Janice N. Harrington

Poet, Author, Professor

Photo by Rachel Eliza Griffiths

Janice N. Harrington writes poetry and children’s books. She grew up in Alabama and Nebraska, and both those settings, especially rural Alabama, figure largely in her writing. Her first book of poetry, Even the Hollow My Body Made Is Gone (2007), won the A. Poulin, Jr. Poetry Prize from BOA Editions and the Kate Tufts Discovery Award. Her second book of poetry, The Hands of Strangers: Poems from the Nursing Home, came out in 2011, and her third book, Primitive: The Art and Life of Horace H. Pippin, appeared in 2016. She is also the winner of a National Endowment for the Arts Literature Fellowship for Poetry and a Rona Jaffe Foundation Writers’ Award for emerging women writers.

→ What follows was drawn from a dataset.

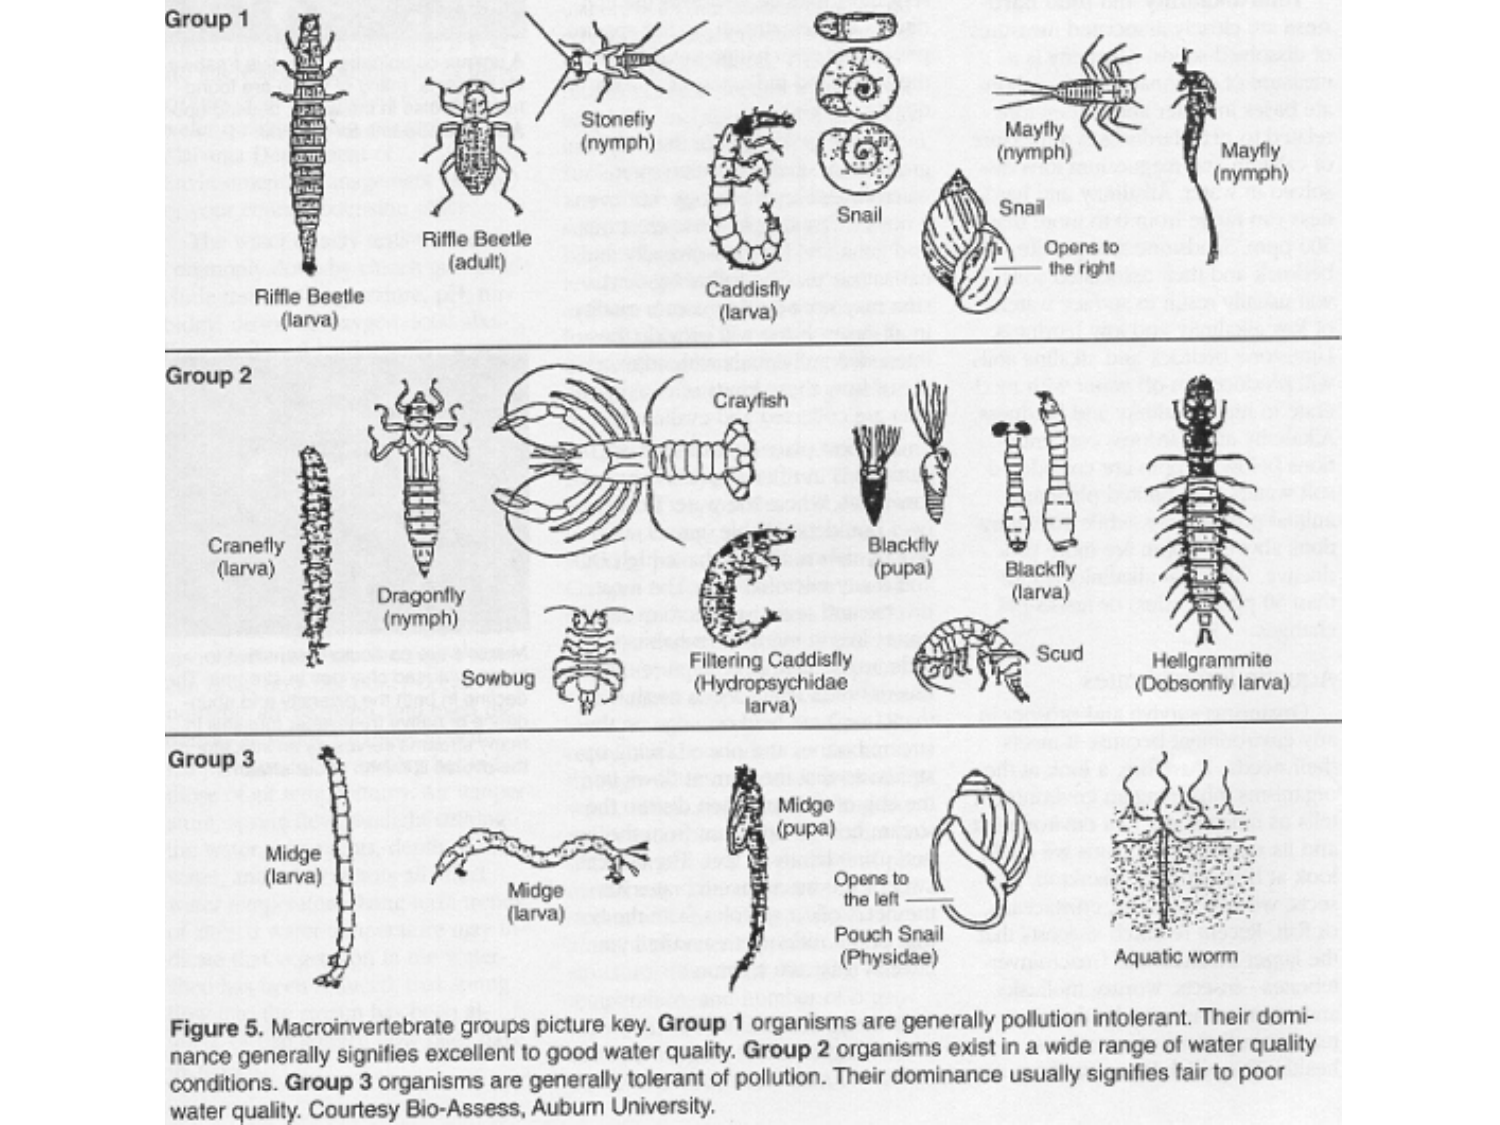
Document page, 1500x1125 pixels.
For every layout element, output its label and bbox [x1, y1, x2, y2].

picture [165, 0, 1342, 1125]
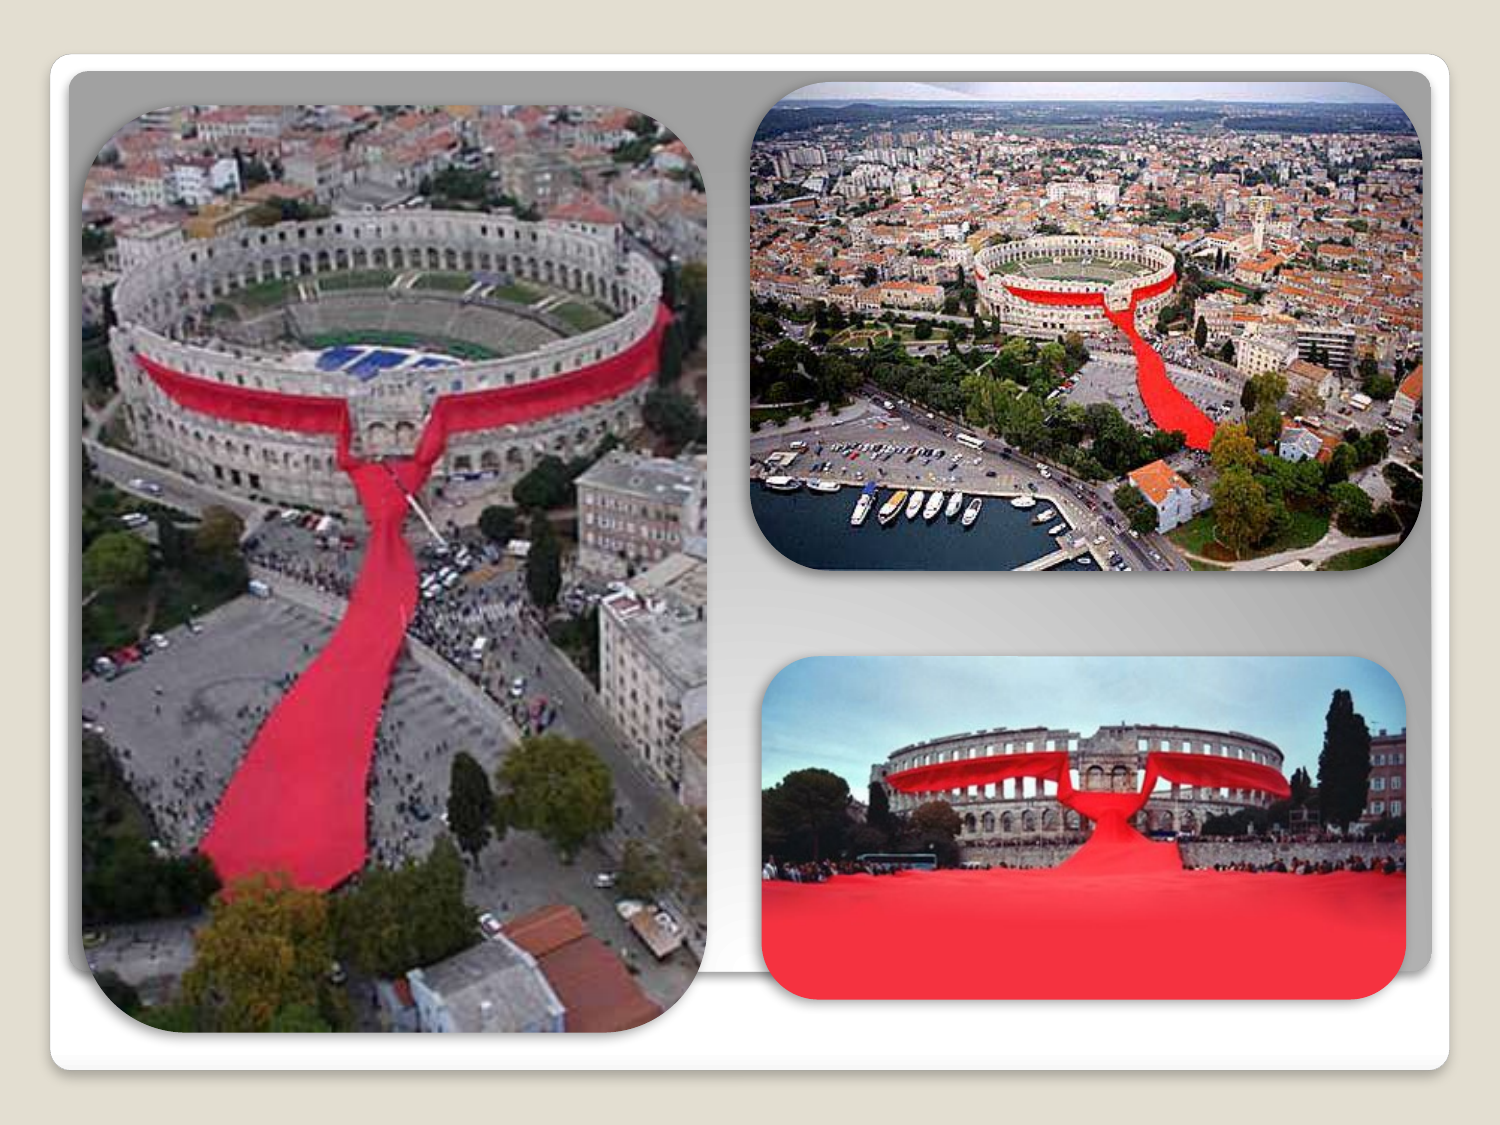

Harrington’s children’s books, The Chicken Chasing Queen of Lamar County (2007) and Going North (2004), both from Farrar, Straus and Giroux, have won many awards and citations, including a listing among TIME Magazine’s top 10 children’s books and the Ezra Jack Keats Award from the New York Public Library.

Harrington’s poetry appears regularly in American literary magazines. She has worked as a public librarian and now teaches in the creative writing program at the University of Illinois.